Embedding¶

Kura's embedding pipeline transforms text (such as conversation summaries) into high-dimensional vector representations. These embeddings are essential for downstream tasks like clustering, search, and visualization, enabling Kura to analyze and organize large volumes of conversational data.

Overview¶

Embedding in Kura refers to the process of converting text into numerical vectors (embeddings) that capture semantic meaning. These vectors allow for efficient similarity search, clustering, and visualization of conversations and summaries.

Input: A list of texts (e.g., conversation summaries, messages, or cluster descriptions)
Output: A list of vector embeddings (list[list[float]]), typically one per input text

The Embedding Model¶

Kura uses an EmbeddingModel (see kura/embedding.py) that implements the BaseEmbeddingModel interface. Multiple backends are supported:

OpenAIEmbeddingModel: Uses OpenAI's API (e.g., text-embedding-3-small) for high-quality embeddings
SentenceTransformerEmbeddingModel: Uses local models from the sentence-transformers library (e.g., all-MiniLM-L6-v2)

All embedding models must implement the following interface (see kura/base_classes/embedding.py):

class BaseEmbeddingModel(ABC):
    @abstractmethod
    async def embed(self, texts: list[str]) -> list[list[float]]:
        """Embed a list of texts into a list of lists of floats"""
        pass

Key Features¶

Batching: Texts are automatically split into batches for efficient processing
Concurrency: Multiple batches are embedded in parallel (configurable concurrency)
Retry Logic: Embedding requests are retried on failure for robustness
Extensibility: New embedding backends can be added by subclassing BaseEmbeddingModel
Checkpointing: Embeddings can be cached as part of the pipeline to avoid recomputation

Output: Embeddings¶

The result of embedding is a list of vectors, each representing an input text. Embeddings are typically attached to summaries or clusters for downstream analysis.

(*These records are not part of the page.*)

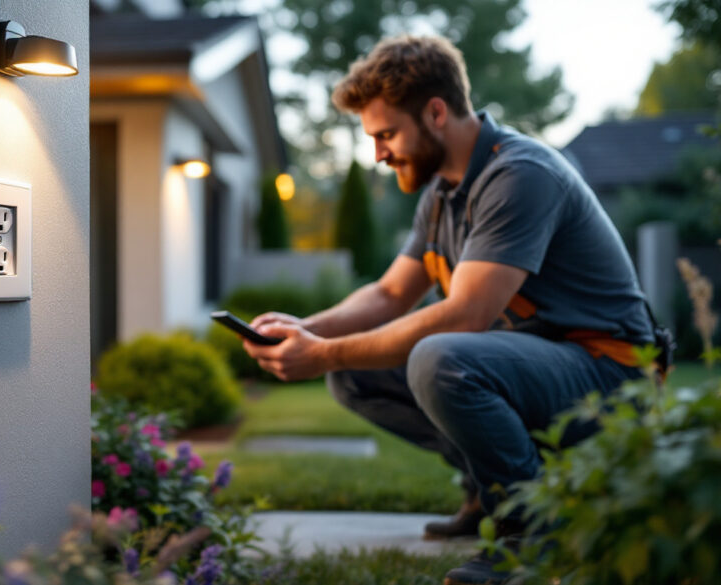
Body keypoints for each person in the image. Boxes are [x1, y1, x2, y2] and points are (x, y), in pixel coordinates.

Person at [242, 35, 656, 585]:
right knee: (353, 373)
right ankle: (487, 494)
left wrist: (321, 353)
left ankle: (530, 532)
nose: (379, 153)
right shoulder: (442, 192)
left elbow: (466, 316)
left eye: (386, 134)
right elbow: (389, 294)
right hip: (539, 368)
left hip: (608, 377)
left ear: (436, 112)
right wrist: (306, 332)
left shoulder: (521, 175)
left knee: (441, 357)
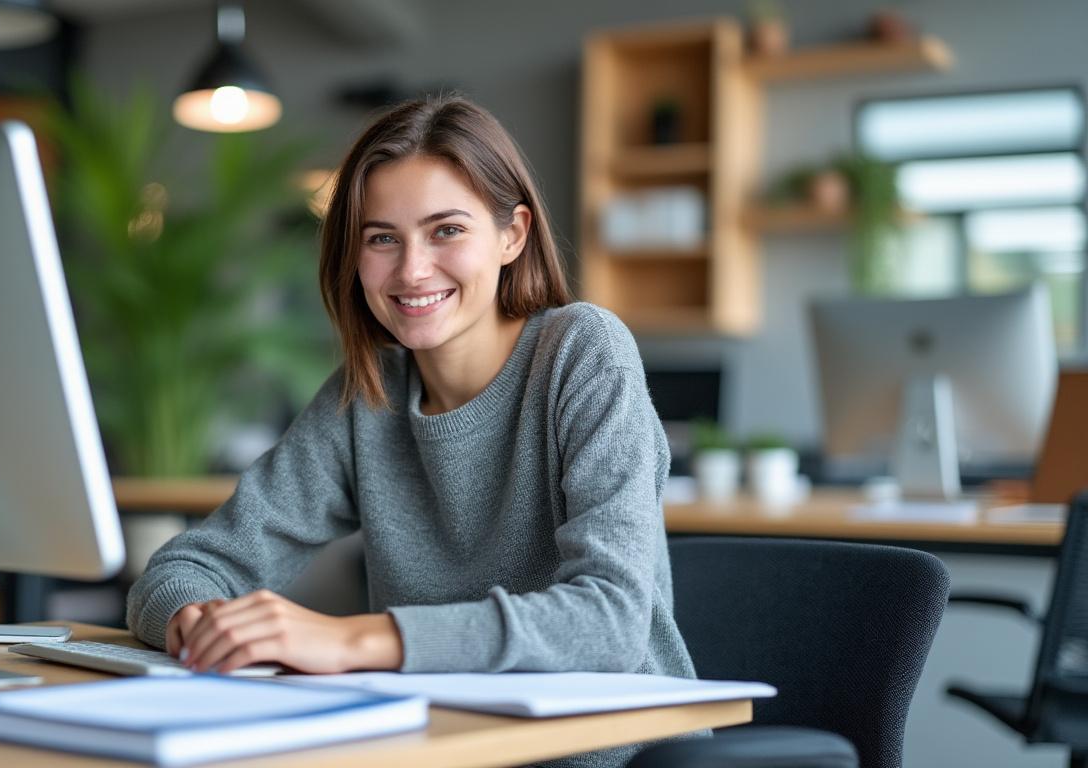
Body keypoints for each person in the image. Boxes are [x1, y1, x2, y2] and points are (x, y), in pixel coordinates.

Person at [126, 94, 699, 766]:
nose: (411, 270)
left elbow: (610, 620)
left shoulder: (582, 351)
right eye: (381, 238)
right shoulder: (366, 394)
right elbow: (185, 567)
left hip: (609, 756)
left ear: (512, 234)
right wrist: (197, 622)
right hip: (440, 751)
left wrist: (352, 642)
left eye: (447, 230)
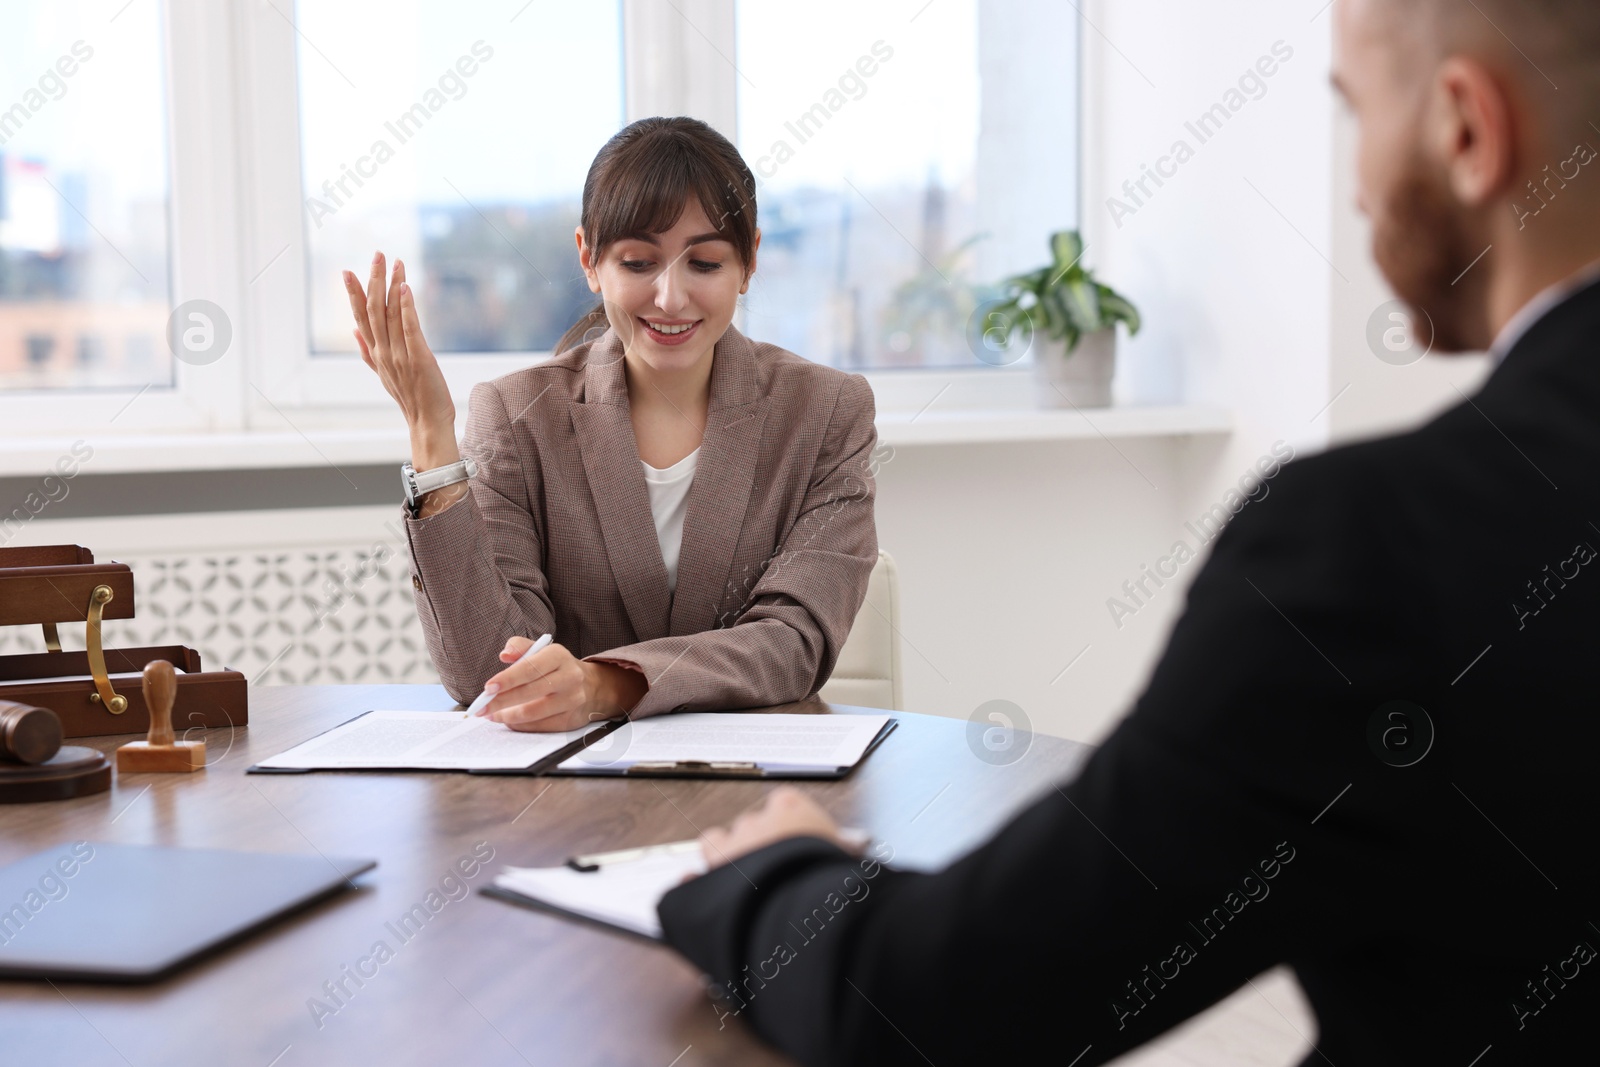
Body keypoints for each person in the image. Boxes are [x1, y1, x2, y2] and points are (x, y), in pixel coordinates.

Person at [658, 1, 1600, 1062]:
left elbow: (935, 1005)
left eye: (1358, 114)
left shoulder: (1375, 548)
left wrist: (775, 870)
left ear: (1467, 130)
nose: (1355, 184)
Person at [342, 117, 878, 731]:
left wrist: (606, 684)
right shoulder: (517, 417)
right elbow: (481, 676)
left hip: (757, 777)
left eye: (704, 264)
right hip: (570, 795)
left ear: (749, 263)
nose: (671, 298)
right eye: (638, 262)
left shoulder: (827, 412)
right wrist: (431, 433)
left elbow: (794, 643)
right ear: (590, 261)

Example output for a batch of texts:

embeddings = await embedding_model.embed([
    "Summarize the user's request.",
    "Cluster similar conversations together."
])
# embeddings: list[list[float]]

When used in the pipeline, embeddings are stored in objects such as ConversationSummary:

class ConversationSummary(BaseModel):
    chat_id: str
    summary: str
    ...
    embedding: Optional[list[float]] = None

embedding: The vector representation of the summary (or other text)

Pipeline Integration¶

Embedding is a core step in Kura's analysis pipeline:

Loading: Conversations are loaded from various sources
Summarization: Each conversation is summarized
Embedding: Summaries (or other texts) are embedded as vectors
Clustering: Embeddings are grouped into clusters
Visualization/Analysis: Clusters and embeddings are explored

Embeddable Object Representations¶

All major objects that need to be embedded in Kura (such as ConversationSummary, Cluster, and ProjectedCluster) implement __str__ methods. This ensures that each object can be converted to a meaningful text representation before embedding.

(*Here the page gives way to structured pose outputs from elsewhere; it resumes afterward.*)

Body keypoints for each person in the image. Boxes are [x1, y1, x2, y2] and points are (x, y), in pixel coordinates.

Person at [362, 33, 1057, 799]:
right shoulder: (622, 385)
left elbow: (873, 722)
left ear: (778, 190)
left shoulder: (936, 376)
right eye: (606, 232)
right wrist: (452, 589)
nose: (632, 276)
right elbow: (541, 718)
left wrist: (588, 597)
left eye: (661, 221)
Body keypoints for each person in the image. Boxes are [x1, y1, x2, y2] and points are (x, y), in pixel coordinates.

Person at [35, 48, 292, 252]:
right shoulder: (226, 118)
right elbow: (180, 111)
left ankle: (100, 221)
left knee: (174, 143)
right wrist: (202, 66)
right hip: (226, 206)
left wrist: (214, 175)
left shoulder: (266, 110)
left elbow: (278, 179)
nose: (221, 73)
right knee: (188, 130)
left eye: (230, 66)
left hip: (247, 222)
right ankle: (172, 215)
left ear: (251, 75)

Requirement: Any object passed to an embedding model must provide a __str__ method that captures its semantic content.
Examples:
ConversationSummary uses a custom __str__ to include summary, request, task, and other fields in a structured format.
Cluster and ProjectedCluster use __str__ to return their name and description.

This design allows embedding models to work generically with a variety of object types, as long as they implement a suitable __str__ method.

References¶

TODO: Additional Embedding Providers¶

Support for other embedding providers (e.g., Cohere, HuggingFace Inference API, Google Vertex AI, local GPU models)
Community contributions and suggestions are welcome!